* _TASK STATEMENT_
Print every entry word for word, but omit the pictures.

* _GIVEN ENTRIES_
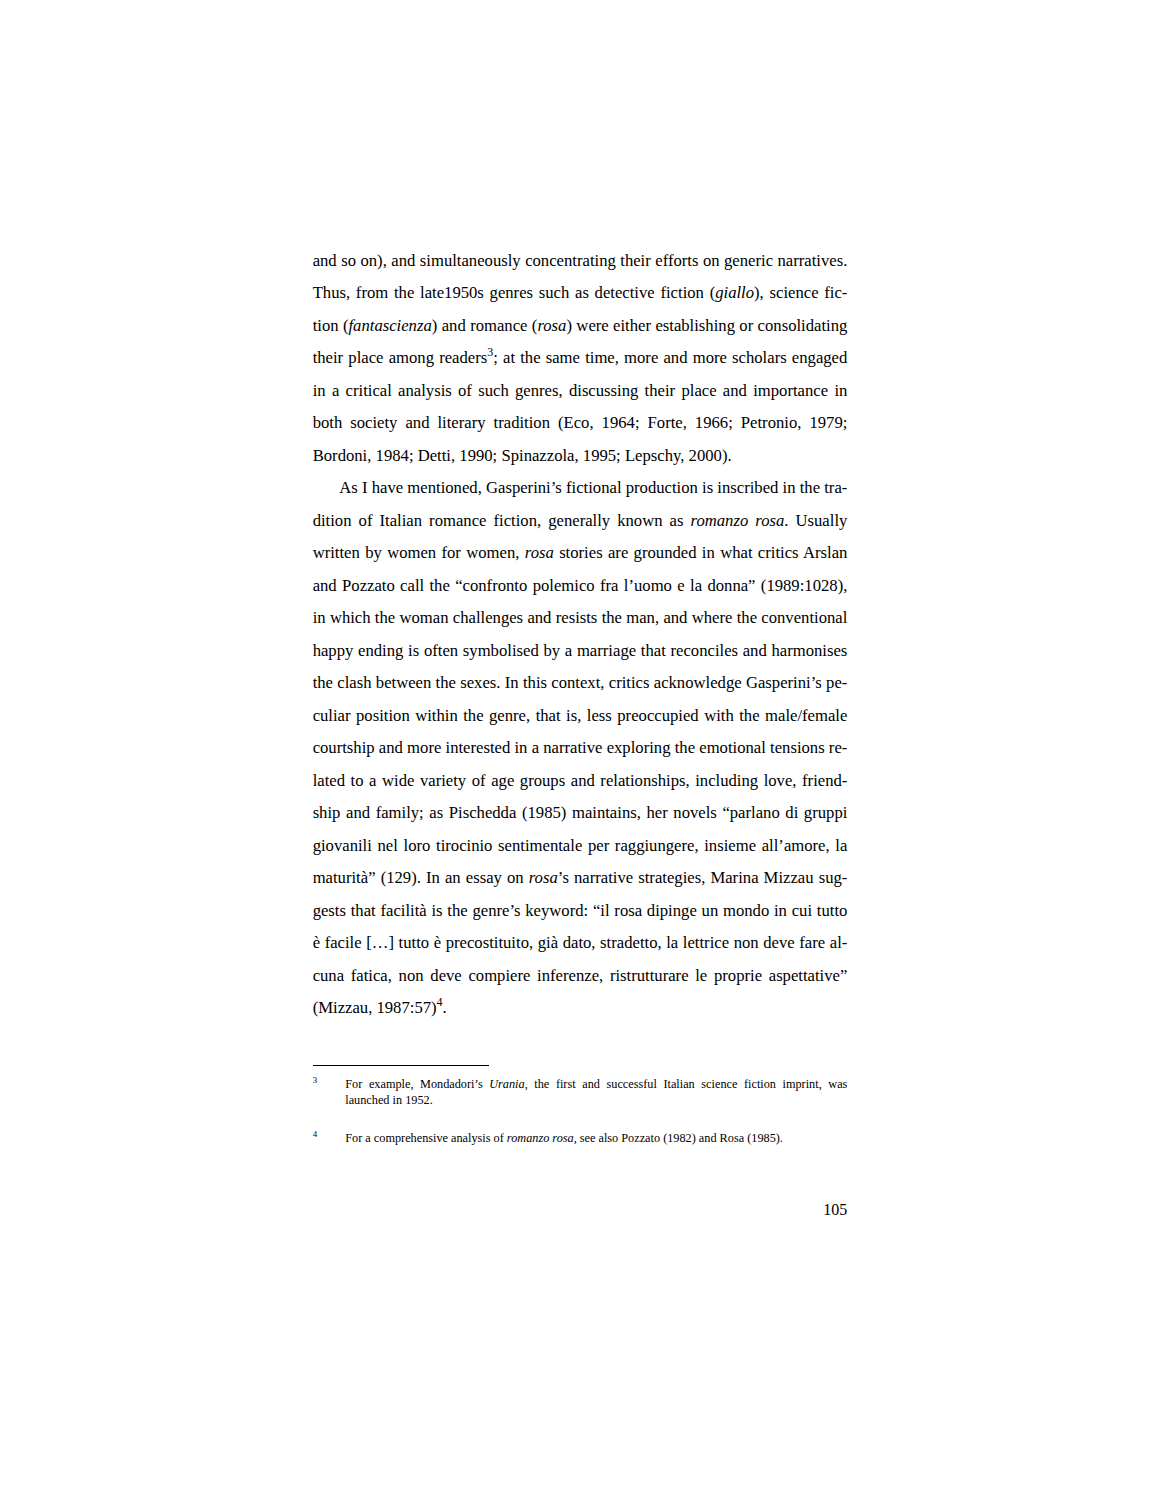and so on), and simultaneously concentrating their efforts on generic narratives. Thus, from the late1950s genres such as detective fiction (giallo), science fiction (fantascienza) and romance (rosa) were either establishing or consolidating their place among readers3; at the same time, more and more scholars engaged in a critical analysis of such genres, discussing their place and importance in both society and literary tradition (Eco, 1964; Forte, 1966; Petronio, 1979; Bordoni, 1984; Detti, 1990; Spinazzola, 1995; Lepschy, 2000).
As I have mentioned, Gasperini’s fictional production is inscribed in the tradition of Italian romance fiction, generally known as romanzo rosa. Usually written by women for women, rosa stories are grounded in what critics Arslan and Pozzato call the “confronto polemico fra l’uomo e la donna” (1989:1028), in which the woman challenges and resists the man, and where the conventional happy ending is often symbolised by a marriage that reconciles and harmonises the clash between the sexes. In this context, critics acknowledge Gasperini’s peculiar position within the genre, that is, less preoccupied with the male/female courtship and more interested in a narrative exploring the emotional tensions related to a wide variety of age groups and relationships, including love, friendship and family; as Pischedda (1985) maintains, her novels “parlano di gruppi giovanili nel loro tirocinio sentimentale per raggiungere, insieme all’amore, la maturità” (129). In an essay on rosa’s narrative strategies, Marina Mizzau suggests that facilità is the genre’s keyword: “il rosa dipinge un mondo in cui tutto è facile […] tutto è precostituito, già dato, stradetto, la lettrice non deve fare alcuna fatica, non deve compiere inferenze, ristrutturare le proprie aspettative” (Mizzau, 1987:57)4.
3
For example, Mondadori’s Urania, the first and successful Italian science fiction imprint, was launched in 1952.
4
For a comprehensive analysis of romanzo rosa, see also Pozzato (1982) and Rosa (1985).
105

* _SOLUTION TO THE EXERCISE_
and so on), and simultaneously concentrating their efforts on generic narratives. Thus, from the late1950s genres such as detective fiction (giallo), science fiction (fantascienza) and romance (rosa) were either establishing or consolidating their place among readers3; at the same time, more and more scholars engaged in a critical analysis of such genres, discussing their place and importance in both society and literary tradition (Eco, 1964; Forte, 1966; Petronio, 1979; Bordoni, 1984; Detti, 1990; Spinazzola, 1995; Lepschy, 2000).
As I have mentioned, Gasperini’s fictional production is inscribed in the tradition of Italian romance fiction, generally known as romanzo rosa. Usually written by women for women, rosa stories are grounded in what critics Arslan and Pozzato call the “confronto polemico fra l’uomo e la donna” (1989:1028), in which the woman challenges and resists the man, and where the conventional happy ending is often symbolised by a marriage that reconciles and harmonises the clash between the sexes. In this context, critics acknowledge Gasperini’s peculiar position within the genre, that is, less preoccupied with the male/female courtship and more interested in a narrative exploring the emotional tensions related to a wide variety of age groups and relationships, including love, friendship and family; as Pischedda (1985) maintains, her novels “parlano di gruppi giovanili nel loro tirocinio sentimentale per raggiungere, insieme all’amore, la maturità” (129). In an essay on rosa’s narrative strategies, Marina Mizzau suggests that facilità is the genre’s keyword: “il rosa dipinge un mondo in cui tutto è facile […] tutto è precostituito, già dato, stradetto, la lettrice non deve fare alcuna fatica, non deve compiere inferenze, ristrutturare le proprie aspettative” (Mizzau, 1987:57)4.
3
For example, Mondadori’s Urania, the first and successful Italian science fiction imprint, was launched in 1952.
4
For a comprehensive analysis of romanzo rosa, see also Pozzato (1982) and Rosa (1985).
105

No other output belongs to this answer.